Though he enjoyed widespread popularity in the U.S. and Europe, Womack was one of those artists revered even more in the music community because of his groundbreaking style. Media tributes to Womack correctly point out that Preacher — as he was widely known because of his gospel sound and church roots — never sold as many records as some of his contemporaries such as Wilson Pickett, Al Green and Otis Redding, but his music touched his fans both in and out of the music world very deeply. In fact, one of Womack’s biggest commercial hits came from someone else singing his music — the Rolling Stones’ cover of It’s All Over Now, a song he wrote and recorded with four of his brothers for their group, the Valentinos.
When his mentor and label owner, the legendary Sam Cooke, told Womack that the Stones wanted to record his song, he told an interviewer he was “very upset about it”— until the royalty checks started coming.

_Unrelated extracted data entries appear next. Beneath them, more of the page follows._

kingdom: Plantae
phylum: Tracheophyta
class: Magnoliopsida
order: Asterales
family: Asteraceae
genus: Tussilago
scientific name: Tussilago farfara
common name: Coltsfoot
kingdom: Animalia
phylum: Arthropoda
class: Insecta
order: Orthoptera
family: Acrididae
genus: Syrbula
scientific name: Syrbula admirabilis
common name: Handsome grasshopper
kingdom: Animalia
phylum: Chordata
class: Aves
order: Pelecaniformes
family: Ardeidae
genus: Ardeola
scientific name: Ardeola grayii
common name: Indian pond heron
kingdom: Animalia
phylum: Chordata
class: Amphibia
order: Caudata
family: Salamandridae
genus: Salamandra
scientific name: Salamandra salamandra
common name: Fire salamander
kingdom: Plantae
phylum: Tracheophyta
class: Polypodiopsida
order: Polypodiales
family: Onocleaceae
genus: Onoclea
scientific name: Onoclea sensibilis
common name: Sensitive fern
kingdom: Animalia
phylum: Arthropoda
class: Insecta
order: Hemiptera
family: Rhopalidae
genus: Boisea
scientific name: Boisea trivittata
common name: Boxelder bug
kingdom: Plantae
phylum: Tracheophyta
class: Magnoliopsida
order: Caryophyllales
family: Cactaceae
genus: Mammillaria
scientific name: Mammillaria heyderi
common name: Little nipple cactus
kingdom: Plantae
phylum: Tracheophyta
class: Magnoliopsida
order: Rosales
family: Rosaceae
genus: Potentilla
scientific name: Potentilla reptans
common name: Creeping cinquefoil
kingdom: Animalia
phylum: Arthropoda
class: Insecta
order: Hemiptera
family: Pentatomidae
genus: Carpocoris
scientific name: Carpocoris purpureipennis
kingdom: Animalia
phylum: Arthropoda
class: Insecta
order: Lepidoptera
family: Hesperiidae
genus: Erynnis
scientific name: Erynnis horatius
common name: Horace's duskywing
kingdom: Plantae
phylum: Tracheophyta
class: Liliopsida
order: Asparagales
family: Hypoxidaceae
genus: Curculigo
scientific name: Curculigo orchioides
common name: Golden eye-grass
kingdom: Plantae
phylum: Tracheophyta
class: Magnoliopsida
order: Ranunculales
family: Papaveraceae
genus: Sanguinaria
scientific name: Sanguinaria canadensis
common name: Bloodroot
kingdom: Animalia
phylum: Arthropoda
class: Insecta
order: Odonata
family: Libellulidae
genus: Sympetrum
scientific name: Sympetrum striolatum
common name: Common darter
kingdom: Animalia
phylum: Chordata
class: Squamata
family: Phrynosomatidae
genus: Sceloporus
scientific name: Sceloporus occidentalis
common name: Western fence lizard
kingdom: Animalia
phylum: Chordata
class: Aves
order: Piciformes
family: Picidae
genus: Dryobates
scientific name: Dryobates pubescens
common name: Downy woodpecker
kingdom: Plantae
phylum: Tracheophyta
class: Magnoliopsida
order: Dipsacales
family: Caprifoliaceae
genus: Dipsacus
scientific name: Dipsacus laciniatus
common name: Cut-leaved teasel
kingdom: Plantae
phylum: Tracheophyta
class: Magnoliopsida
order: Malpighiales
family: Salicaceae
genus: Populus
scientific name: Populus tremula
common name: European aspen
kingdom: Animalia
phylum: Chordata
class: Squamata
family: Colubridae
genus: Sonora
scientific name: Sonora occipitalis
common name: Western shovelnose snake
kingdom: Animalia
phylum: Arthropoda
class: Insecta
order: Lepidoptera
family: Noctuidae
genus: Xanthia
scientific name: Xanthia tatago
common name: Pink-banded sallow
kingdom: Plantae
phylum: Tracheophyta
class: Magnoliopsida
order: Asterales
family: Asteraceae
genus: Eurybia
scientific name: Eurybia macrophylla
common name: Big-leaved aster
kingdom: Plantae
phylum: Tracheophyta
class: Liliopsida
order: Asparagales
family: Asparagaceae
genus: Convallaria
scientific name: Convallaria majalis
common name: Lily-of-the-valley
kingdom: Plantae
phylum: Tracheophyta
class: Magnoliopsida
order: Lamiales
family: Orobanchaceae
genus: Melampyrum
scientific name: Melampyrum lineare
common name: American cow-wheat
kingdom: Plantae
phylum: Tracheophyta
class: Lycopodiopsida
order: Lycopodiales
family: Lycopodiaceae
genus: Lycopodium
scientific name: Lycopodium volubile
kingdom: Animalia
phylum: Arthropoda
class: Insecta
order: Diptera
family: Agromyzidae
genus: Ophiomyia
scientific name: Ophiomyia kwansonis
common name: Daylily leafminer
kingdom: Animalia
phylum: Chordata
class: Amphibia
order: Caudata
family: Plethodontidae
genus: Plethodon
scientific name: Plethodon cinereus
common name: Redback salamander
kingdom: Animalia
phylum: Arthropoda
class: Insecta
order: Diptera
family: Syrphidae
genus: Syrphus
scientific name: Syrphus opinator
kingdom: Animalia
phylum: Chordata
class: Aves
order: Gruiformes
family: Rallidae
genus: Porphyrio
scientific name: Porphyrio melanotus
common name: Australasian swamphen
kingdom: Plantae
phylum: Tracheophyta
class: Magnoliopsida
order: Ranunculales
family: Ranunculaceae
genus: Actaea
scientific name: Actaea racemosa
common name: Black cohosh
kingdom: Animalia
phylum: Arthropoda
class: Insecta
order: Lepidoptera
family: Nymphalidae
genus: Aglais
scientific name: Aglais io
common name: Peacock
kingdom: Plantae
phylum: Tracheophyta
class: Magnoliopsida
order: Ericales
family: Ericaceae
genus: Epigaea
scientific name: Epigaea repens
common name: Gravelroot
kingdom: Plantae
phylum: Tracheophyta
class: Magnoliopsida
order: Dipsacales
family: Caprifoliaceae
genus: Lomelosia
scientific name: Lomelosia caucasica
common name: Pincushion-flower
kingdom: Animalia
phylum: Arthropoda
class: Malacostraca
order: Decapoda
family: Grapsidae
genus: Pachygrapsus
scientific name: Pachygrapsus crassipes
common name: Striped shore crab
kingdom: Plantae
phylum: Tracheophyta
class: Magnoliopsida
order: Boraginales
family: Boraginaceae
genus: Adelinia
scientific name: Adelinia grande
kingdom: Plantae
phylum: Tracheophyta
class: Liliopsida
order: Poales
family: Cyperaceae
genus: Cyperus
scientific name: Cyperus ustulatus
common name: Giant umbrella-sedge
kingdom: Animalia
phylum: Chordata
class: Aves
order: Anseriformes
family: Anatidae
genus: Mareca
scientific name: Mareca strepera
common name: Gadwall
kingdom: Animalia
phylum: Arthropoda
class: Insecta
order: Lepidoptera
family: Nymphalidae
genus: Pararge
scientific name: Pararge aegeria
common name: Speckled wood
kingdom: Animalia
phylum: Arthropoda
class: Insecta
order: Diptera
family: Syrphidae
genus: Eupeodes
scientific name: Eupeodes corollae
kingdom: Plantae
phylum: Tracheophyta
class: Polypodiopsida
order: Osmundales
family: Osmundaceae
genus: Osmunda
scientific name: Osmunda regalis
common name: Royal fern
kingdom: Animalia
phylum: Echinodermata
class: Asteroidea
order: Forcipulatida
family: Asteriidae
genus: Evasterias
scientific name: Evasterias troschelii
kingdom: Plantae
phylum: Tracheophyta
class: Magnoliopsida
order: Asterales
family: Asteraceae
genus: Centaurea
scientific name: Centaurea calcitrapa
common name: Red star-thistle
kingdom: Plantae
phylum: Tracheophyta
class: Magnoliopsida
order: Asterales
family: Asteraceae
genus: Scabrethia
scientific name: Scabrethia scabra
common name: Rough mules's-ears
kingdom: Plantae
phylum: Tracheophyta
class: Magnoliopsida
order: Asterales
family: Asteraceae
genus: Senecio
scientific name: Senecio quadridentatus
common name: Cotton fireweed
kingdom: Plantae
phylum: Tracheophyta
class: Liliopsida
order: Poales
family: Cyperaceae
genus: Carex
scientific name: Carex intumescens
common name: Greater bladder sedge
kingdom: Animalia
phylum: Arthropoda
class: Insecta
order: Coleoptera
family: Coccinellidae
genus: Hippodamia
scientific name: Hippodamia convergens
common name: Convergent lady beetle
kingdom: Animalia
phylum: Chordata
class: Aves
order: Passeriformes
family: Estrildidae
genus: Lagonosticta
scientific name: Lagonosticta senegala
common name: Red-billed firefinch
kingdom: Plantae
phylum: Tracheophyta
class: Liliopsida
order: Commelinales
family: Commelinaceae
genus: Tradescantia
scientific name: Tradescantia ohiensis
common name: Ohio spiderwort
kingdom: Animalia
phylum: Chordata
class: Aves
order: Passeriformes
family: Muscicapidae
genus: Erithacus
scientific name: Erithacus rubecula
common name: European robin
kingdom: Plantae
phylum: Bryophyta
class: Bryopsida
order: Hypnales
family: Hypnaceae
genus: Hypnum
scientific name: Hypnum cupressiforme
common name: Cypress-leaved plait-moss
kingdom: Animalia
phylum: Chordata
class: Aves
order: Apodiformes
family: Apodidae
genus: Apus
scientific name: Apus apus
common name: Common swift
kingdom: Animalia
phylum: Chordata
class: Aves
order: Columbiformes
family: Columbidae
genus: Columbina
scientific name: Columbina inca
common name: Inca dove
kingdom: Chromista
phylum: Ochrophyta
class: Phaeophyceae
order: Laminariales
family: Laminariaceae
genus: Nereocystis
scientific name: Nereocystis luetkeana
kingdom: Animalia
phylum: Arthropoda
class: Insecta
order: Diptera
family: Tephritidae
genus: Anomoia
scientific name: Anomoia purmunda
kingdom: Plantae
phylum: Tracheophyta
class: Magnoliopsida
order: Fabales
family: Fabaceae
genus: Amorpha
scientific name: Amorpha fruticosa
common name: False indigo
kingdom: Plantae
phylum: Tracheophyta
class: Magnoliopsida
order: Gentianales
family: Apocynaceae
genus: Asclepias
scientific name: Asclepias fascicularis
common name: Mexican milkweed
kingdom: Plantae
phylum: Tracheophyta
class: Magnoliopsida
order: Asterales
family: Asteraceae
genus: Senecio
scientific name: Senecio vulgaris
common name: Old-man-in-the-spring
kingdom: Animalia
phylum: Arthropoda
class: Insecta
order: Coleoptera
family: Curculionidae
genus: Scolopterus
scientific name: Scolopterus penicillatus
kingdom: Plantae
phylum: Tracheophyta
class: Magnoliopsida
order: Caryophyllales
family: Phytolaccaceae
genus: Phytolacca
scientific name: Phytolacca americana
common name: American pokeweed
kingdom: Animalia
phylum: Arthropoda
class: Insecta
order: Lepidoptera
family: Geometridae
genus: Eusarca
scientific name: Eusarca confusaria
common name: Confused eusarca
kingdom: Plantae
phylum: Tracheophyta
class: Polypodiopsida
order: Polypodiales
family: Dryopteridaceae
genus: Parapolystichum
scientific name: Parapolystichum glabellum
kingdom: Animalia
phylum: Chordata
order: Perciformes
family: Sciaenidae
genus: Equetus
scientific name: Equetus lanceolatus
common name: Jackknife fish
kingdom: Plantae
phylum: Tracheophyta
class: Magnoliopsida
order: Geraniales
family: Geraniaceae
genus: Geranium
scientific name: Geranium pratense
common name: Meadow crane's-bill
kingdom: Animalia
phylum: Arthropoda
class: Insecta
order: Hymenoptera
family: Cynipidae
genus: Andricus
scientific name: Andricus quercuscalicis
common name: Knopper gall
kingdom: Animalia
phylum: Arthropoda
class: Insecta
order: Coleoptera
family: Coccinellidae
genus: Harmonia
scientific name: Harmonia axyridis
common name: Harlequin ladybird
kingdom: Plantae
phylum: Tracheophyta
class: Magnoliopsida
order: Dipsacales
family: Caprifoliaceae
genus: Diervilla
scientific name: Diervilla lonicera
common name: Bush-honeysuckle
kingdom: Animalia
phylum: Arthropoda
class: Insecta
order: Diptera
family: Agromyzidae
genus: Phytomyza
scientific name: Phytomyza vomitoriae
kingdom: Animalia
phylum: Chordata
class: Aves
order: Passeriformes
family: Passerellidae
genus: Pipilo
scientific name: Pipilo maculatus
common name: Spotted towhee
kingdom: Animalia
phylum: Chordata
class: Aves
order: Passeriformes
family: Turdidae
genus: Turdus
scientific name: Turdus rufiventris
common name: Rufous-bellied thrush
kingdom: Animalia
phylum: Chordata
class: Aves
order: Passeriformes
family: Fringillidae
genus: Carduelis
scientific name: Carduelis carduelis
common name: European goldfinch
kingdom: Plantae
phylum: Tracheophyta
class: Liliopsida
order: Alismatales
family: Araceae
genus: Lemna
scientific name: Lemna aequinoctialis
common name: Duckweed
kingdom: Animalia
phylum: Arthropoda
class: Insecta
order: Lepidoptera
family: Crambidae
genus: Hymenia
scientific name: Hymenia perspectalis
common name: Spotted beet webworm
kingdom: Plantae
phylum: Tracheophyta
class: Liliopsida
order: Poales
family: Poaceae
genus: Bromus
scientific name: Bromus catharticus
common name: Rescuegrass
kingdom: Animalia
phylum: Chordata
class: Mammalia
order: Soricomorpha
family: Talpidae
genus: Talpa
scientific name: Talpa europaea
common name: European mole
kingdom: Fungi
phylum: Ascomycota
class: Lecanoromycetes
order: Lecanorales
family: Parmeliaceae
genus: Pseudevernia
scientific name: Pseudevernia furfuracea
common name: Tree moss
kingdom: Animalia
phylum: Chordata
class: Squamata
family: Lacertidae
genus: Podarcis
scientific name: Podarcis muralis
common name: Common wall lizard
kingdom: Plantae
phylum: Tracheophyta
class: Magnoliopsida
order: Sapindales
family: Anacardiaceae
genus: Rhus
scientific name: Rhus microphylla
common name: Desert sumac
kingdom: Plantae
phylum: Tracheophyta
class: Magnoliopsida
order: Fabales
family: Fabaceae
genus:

The song became the Stones’ first No. 1 single in Britain and their first international hit. His earnings from that song continued to partially sustain him for much of his long career.
Womack, who had been scheduled to perform next month at Peter Gabriel’s Womad music festival in Wiltshire in the United Kingdom, received an outpouring of love from the music industry since his death.
Womack’s “songs and his voice have been so much a part of the fabric of so many musical lives,” Gabriel said in a statement Sunday.
Gospel singer Candi Staton, who knew Womack since childhood, said he had “a style that nobody else could ever capture.”
“Heroes get remembered, but legends never die,” R&B singer Cee Lo Green said on Twitter, while hip-hop band De La Soul tweeted, “We had an amazing time touring around the world with him. We love you, Mr. Womack.”
Singer and music producer George Clinton said on Twitter, “Fly on Bobby Womack,” while singer Ronald Isley said, “I am sad to hear of the passing of my longtime friend Bobby Womack. He was a special person with a special talent. I will truly miss him.”
Born in Cleveland in 1944, Womack sang with his brothers until he went solo in the 1960s. In addition to making a name by himself, he played with many legendary acts like Jimi Hendrix, Aretha Franklin, Ray Charles and Pickett.
In 2013, Womack admitted to the BBC that “drugs had a lot to do with” a period spent away from the music industry prior to 2009, when he was inducted into the Rock and Roll Hall of Fame — his fortune long gone.